In Operations, computer simulation may be used to model call volume, in order to optimize staffing levels. Quality control statistics may be used to monitor and improve quantitative and qualitative measures of service performance.
Insurance companies invest heavily in Information Technology, to capture and store transactional data in data warehouses in a form suitable for analysis. Thus, analysts have at their disposal massive volumes of data. It is not unusual to work with several hundred thousand or even millions of observations, and several dozen to hundreds of variables. As with any data originating from customer transactions, care must be used to recognize possible data errors and to understand the limitations of the data. One must also understand the dynamic changes in the data over time.
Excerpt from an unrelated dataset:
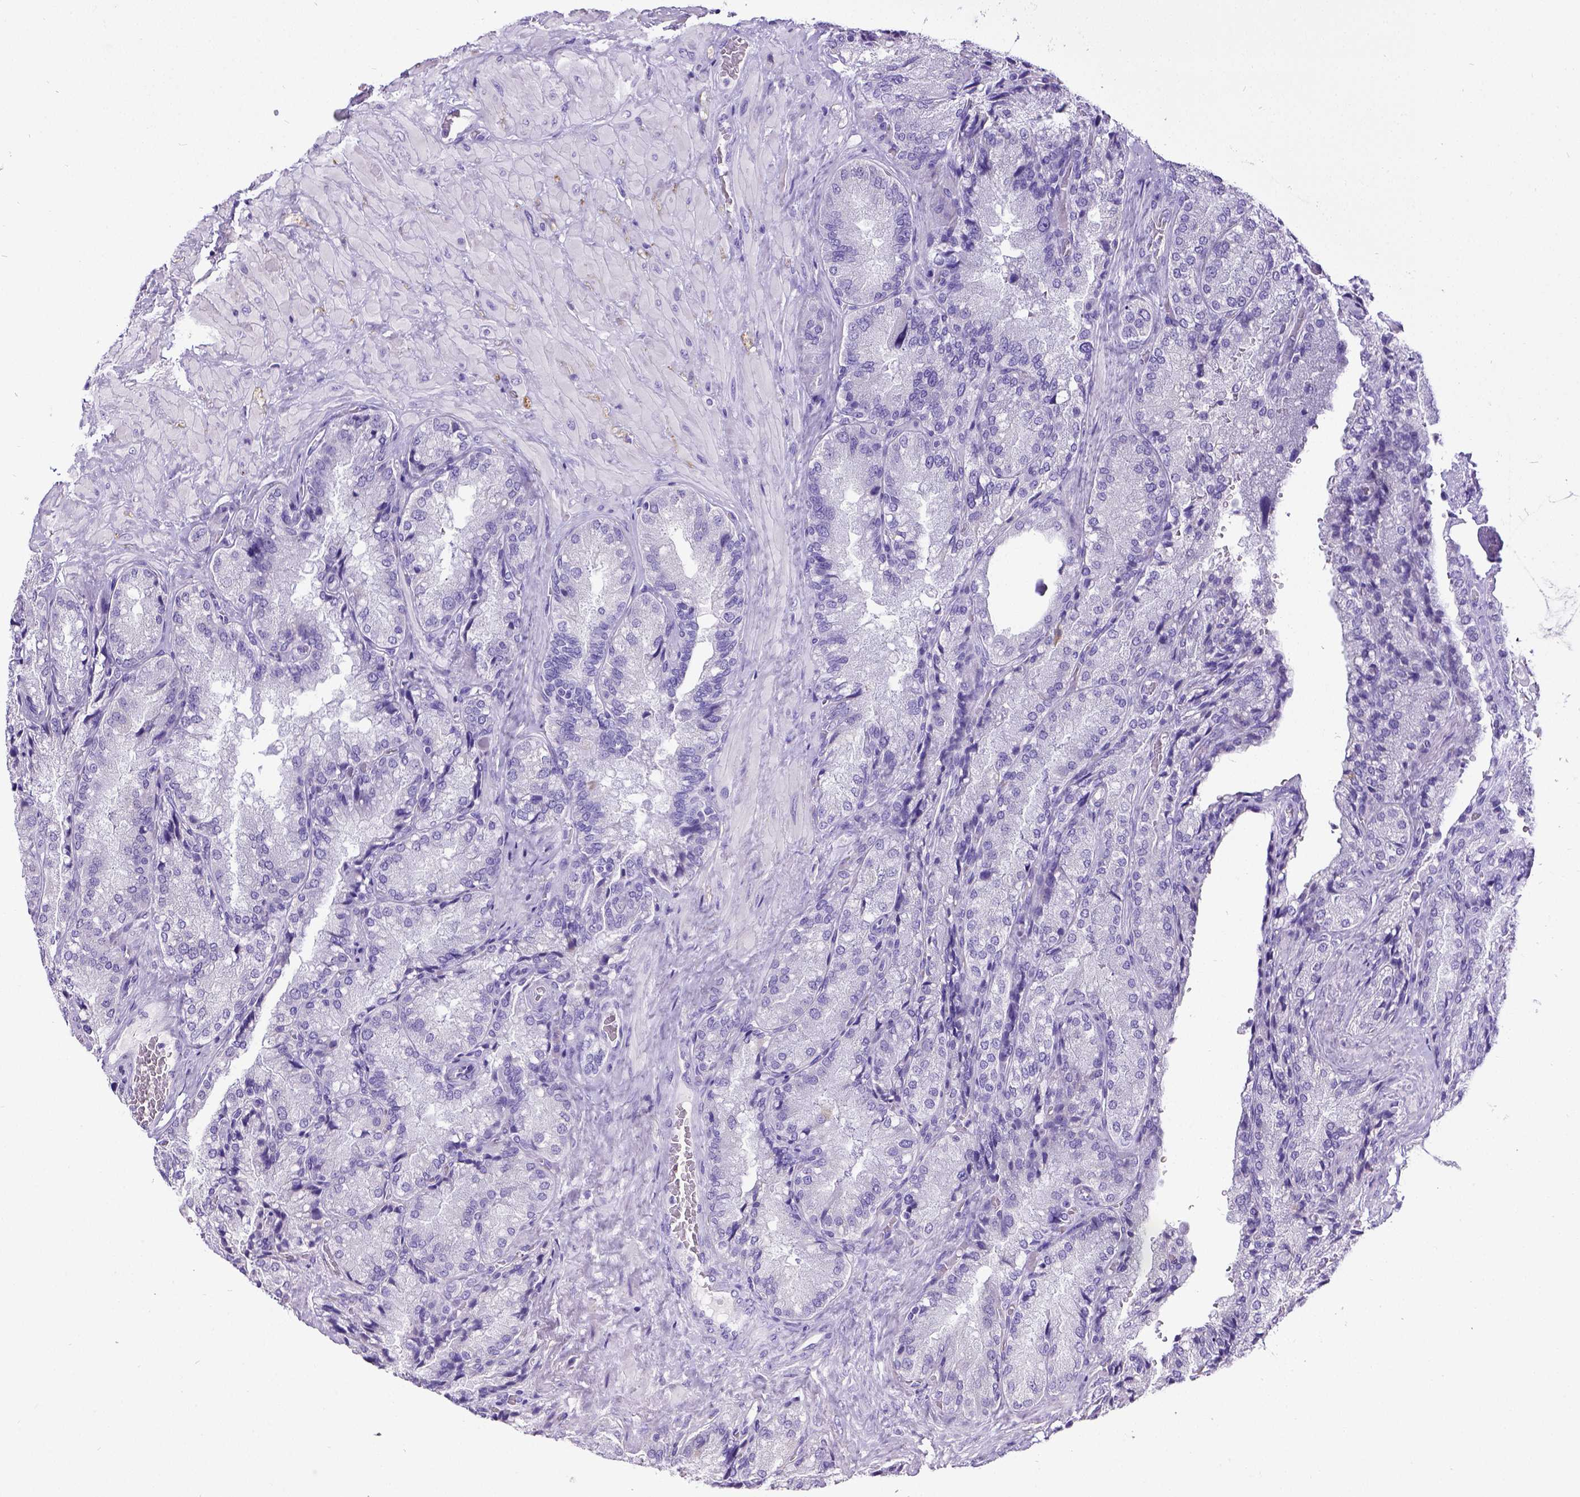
{"staining": {"intensity": "negative", "quantity": "none", "location": "none"}, "tissue": "seminal vesicle", "cell_type": "Glandular cells", "image_type": "normal", "snomed": [{"axis": "morphology", "description": "Normal tissue, NOS"}, {"axis": "topography", "description": "Seminal veicle"}], "caption": "IHC photomicrograph of unremarkable human seminal vesicle stained for a protein (brown), which reveals no positivity in glandular cells. The staining was performed using DAB to visualize the protein expression in brown, while the nuclei were stained in blue with hematoxylin (Magnification: 20x).", "gene": "SATB2", "patient": {"sex": "male", "age": 57}}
Knowledge of basic statistics is essential to properly analyze and interpret insurance data. Knowledge of advanced statistics is helpful to implement multivariate methods and develop better methodologies of data modeling. For example, advanced methods such as cluster analysis, regression and classification trees, logistic regression, and survival analysis can be useful to more effectively identify segments of customers for pricing or marketing purposes.